◆ Extracted material
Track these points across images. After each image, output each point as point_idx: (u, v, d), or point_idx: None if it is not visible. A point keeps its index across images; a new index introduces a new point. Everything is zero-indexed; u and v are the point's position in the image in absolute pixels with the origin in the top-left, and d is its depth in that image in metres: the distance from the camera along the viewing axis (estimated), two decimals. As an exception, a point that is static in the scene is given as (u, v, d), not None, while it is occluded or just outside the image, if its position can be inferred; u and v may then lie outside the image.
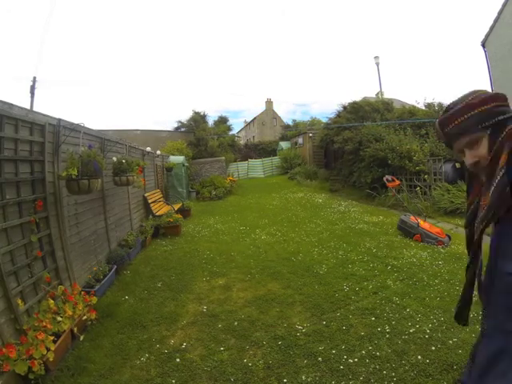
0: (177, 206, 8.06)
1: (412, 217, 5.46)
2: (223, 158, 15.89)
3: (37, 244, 2.78)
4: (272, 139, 26.30)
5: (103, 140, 4.49)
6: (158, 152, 9.30)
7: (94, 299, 3.08)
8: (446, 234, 5.10)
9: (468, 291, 1.35)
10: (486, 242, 1.15)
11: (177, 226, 6.54)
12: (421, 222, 5.26)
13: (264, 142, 24.99)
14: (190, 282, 4.01)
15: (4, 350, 2.03)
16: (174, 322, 3.05)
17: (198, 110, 19.47)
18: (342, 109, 12.63)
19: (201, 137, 16.99)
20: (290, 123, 27.93)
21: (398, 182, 6.25)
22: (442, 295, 3.29)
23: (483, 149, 1.07)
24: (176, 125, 19.72)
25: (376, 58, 16.49)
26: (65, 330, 2.56)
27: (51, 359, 2.26)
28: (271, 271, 4.24)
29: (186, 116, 24.77)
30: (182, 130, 19.20)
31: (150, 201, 7.16)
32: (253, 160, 20.34)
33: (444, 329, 2.69)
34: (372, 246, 5.09)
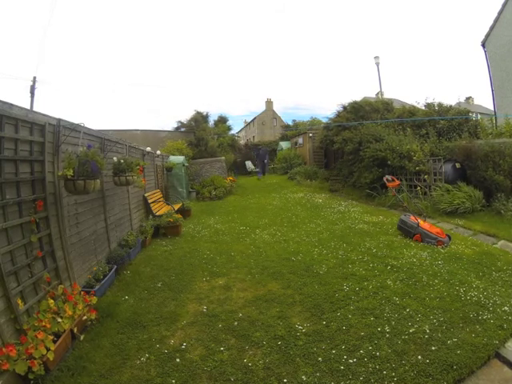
0: (177, 206, 8.05)
1: (412, 217, 5.46)
2: (223, 157, 15.87)
3: (37, 244, 2.79)
4: (272, 139, 26.27)
5: (103, 140, 4.48)
6: (158, 152, 9.30)
7: (94, 299, 3.08)
8: (446, 234, 5.10)
9: None
10: (487, 242, 1.15)
11: (177, 226, 6.53)
12: (421, 221, 5.26)
13: (264, 141, 24.96)
14: (189, 282, 4.01)
15: (4, 349, 2.03)
16: (174, 322, 3.05)
17: (200, 110, 19.51)
18: (341, 109, 12.61)
19: (201, 137, 16.96)
20: (290, 123, 27.91)
21: (397, 181, 6.26)
22: (441, 295, 3.29)
23: None
24: (176, 125, 19.74)
25: (376, 58, 16.46)
26: (65, 330, 2.56)
27: (51, 359, 2.26)
28: (271, 271, 4.24)
29: (185, 116, 24.78)
30: (182, 130, 19.19)
31: (150, 201, 7.16)
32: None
33: (444, 329, 2.70)
34: (372, 245, 5.09)
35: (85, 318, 2.88)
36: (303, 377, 2.25)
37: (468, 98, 26.00)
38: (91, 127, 4.00)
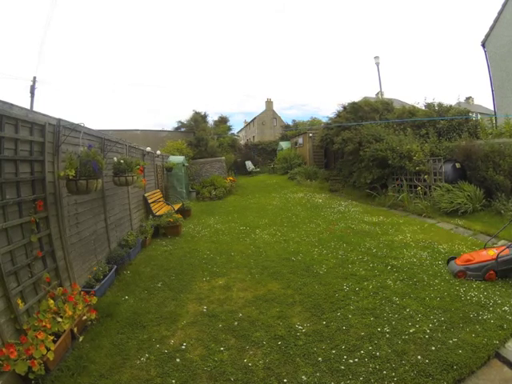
0: (177, 206, 8.05)
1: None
2: (223, 157, 15.88)
3: (37, 244, 2.78)
4: (272, 139, 26.26)
5: (103, 140, 4.48)
6: (158, 152, 9.30)
7: (94, 299, 3.08)
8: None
9: None
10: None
11: (177, 226, 6.53)
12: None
13: (264, 141, 24.94)
14: (190, 282, 4.01)
15: (4, 349, 2.03)
16: (174, 322, 3.05)
17: (198, 110, 19.55)
18: (341, 109, 12.61)
19: (201, 137, 16.98)
20: (290, 123, 27.90)
21: None
22: (441, 295, 3.29)
23: None
24: (176, 125, 19.76)
25: (376, 58, 16.46)
26: (65, 330, 2.56)
27: (51, 359, 2.26)
28: (271, 271, 4.24)
29: (186, 116, 24.78)
30: (182, 130, 19.20)
31: (150, 201, 7.16)
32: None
33: (444, 329, 2.70)
34: (372, 245, 5.09)
35: (85, 318, 2.88)
36: (303, 377, 2.25)
37: (468, 98, 25.97)
38: (91, 127, 4.00)
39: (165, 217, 6.55)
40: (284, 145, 20.15)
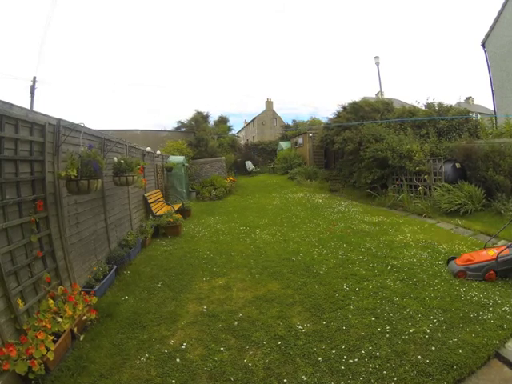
0: (177, 206, 8.05)
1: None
2: (223, 157, 15.87)
3: (37, 244, 2.79)
4: (272, 139, 26.26)
5: (103, 140, 4.48)
6: (158, 152, 9.29)
7: (94, 299, 3.08)
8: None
9: None
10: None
11: (177, 226, 6.53)
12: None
13: (264, 141, 24.94)
14: (189, 282, 4.01)
15: (4, 349, 2.03)
16: (174, 322, 3.05)
17: (200, 109, 19.54)
18: (341, 109, 12.61)
19: (201, 137, 16.97)
20: (290, 123, 27.90)
21: None
22: (442, 295, 3.29)
23: None
24: (176, 125, 19.75)
25: (376, 58, 16.45)
26: (65, 330, 2.56)
27: (51, 359, 2.26)
28: (271, 271, 4.24)
29: (186, 116, 24.74)
30: (182, 130, 19.20)
31: (150, 201, 7.16)
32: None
33: (444, 329, 2.70)
34: (372, 245, 5.09)
35: (85, 317, 2.88)
36: (303, 377, 2.25)
37: (468, 98, 25.98)
38: (91, 127, 4.00)
39: (165, 217, 6.55)
40: (284, 145, 20.13)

◆ Task description
Pictures are to be left out. Otherwise, copy the material above exactly.

◆ Solved exercise
Track these points across images. After each image, output each point as point_idx: (u, v, d), or point_idx: None if it is not visible. A point keeps its index across images; a new index introduces a new point. Everything is zero-indexed; u and v are the point's position in the image in absolute pixels with the origin in the top-left, and d is its depth in that image in metres: the distance from the camera along the viewing axis (estimated), two decimals. As an exception, a point that is static in the scene is given as (u, v, d), not None, while it is occluded or just outside the image, if its position can be inferred; u and v may then lie outside the image.
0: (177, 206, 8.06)
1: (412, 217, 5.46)
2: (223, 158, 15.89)
3: (37, 244, 2.78)
4: (272, 139, 26.30)
5: (103, 140, 4.49)
6: (158, 152, 9.30)
7: (94, 299, 3.08)
8: (446, 234, 5.10)
9: (468, 291, 1.35)
10: (486, 242, 1.15)
11: (177, 226, 6.54)
12: (421, 222, 5.26)
13: (264, 142, 24.99)
14: (190, 282, 4.01)
15: (4, 350, 2.03)
16: (174, 322, 3.05)
17: (198, 110, 19.47)
18: (342, 109, 12.63)
19: (201, 137, 16.99)
20: (290, 123, 27.93)
21: (398, 182, 6.25)
22: (442, 295, 3.29)
23: (483, 149, 1.07)
24: (176, 125, 19.72)
25: (376, 58, 16.49)
26: (65, 330, 2.56)
27: (51, 359, 2.26)
28: (271, 271, 4.24)
29: (186, 116, 24.77)
30: (182, 130, 19.20)
31: (150, 201, 7.16)
32: (253, 160, 20.34)
33: (444, 329, 2.69)
34: (372, 246, 5.09)
0: (177, 206, 8.05)
1: (412, 217, 5.46)
2: (223, 157, 15.87)
3: (37, 244, 2.79)
4: (272, 139, 26.27)
5: (103, 140, 4.48)
6: (158, 152, 9.30)
7: (94, 299, 3.08)
8: (446, 234, 5.10)
9: None
10: (487, 242, 1.15)
11: (177, 226, 6.53)
12: (421, 221, 5.26)
13: (264, 141, 24.96)
14: (189, 282, 4.01)
15: (4, 349, 2.03)
16: (174, 322, 3.05)
17: (200, 110, 19.51)
18: (341, 109, 12.61)
19: (201, 137, 16.96)
20: (290, 123, 27.91)
21: (397, 181, 6.26)
22: (441, 295, 3.29)
23: None
24: (176, 125, 19.74)
25: (376, 58, 16.46)
26: (65, 330, 2.56)
27: (51, 359, 2.26)
28: (271, 271, 4.24)
29: (185, 116, 24.78)
30: (182, 130, 19.19)
31: (150, 201, 7.16)
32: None
33: (444, 329, 2.70)
34: (372, 245, 5.09)
35: (85, 318, 2.88)
36: (303, 377, 2.25)
37: (468, 98, 26.00)
38: (91, 127, 4.00)
0: (177, 206, 8.05)
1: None
2: (223, 157, 15.88)
3: (37, 244, 2.78)
4: (272, 139, 26.26)
5: (103, 140, 4.48)
6: (158, 152, 9.30)
7: (94, 299, 3.08)
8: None
9: None
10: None
11: (177, 226, 6.53)
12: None
13: (264, 141, 24.94)
14: (190, 282, 4.01)
15: (4, 349, 2.03)
16: (174, 322, 3.05)
17: (198, 110, 19.55)
18: (341, 109, 12.61)
19: (201, 137, 16.98)
20: (290, 123, 27.90)
21: None
22: (441, 295, 3.29)
23: None
24: (176, 125, 19.76)
25: (376, 58, 16.46)
26: (65, 330, 2.56)
27: (51, 359, 2.26)
28: (271, 271, 4.24)
29: (186, 116, 24.78)
30: (182, 130, 19.20)
31: (150, 201, 7.16)
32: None
33: (444, 329, 2.70)
34: (372, 245, 5.09)
35: (85, 318, 2.88)
36: (303, 377, 2.25)
37: (468, 98, 25.97)
38: (91, 127, 4.00)
39: (165, 217, 6.55)
40: (284, 145, 20.15)
0: (177, 206, 8.05)
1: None
2: (223, 157, 15.87)
3: (37, 244, 2.79)
4: (272, 139, 26.26)
5: (103, 140, 4.48)
6: (158, 152, 9.29)
7: (94, 299, 3.08)
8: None
9: None
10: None
11: (177, 226, 6.53)
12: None
13: (264, 141, 24.94)
14: (189, 282, 4.01)
15: (4, 349, 2.03)
16: (174, 322, 3.05)
17: (200, 109, 19.54)
18: (341, 109, 12.61)
19: (201, 137, 16.97)
20: (290, 123, 27.90)
21: None
22: (442, 295, 3.29)
23: None
24: (176, 125, 19.75)
25: (376, 58, 16.45)
26: (65, 330, 2.56)
27: (51, 359, 2.26)
28: (271, 271, 4.24)
29: (186, 116, 24.74)
30: (182, 130, 19.20)
31: (150, 201, 7.16)
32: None
33: (444, 329, 2.70)
34: (372, 245, 5.09)
35: (85, 317, 2.88)
36: (303, 377, 2.25)
37: (468, 98, 25.98)
38: (91, 127, 4.00)
39: (165, 217, 6.55)
40: (284, 145, 20.13)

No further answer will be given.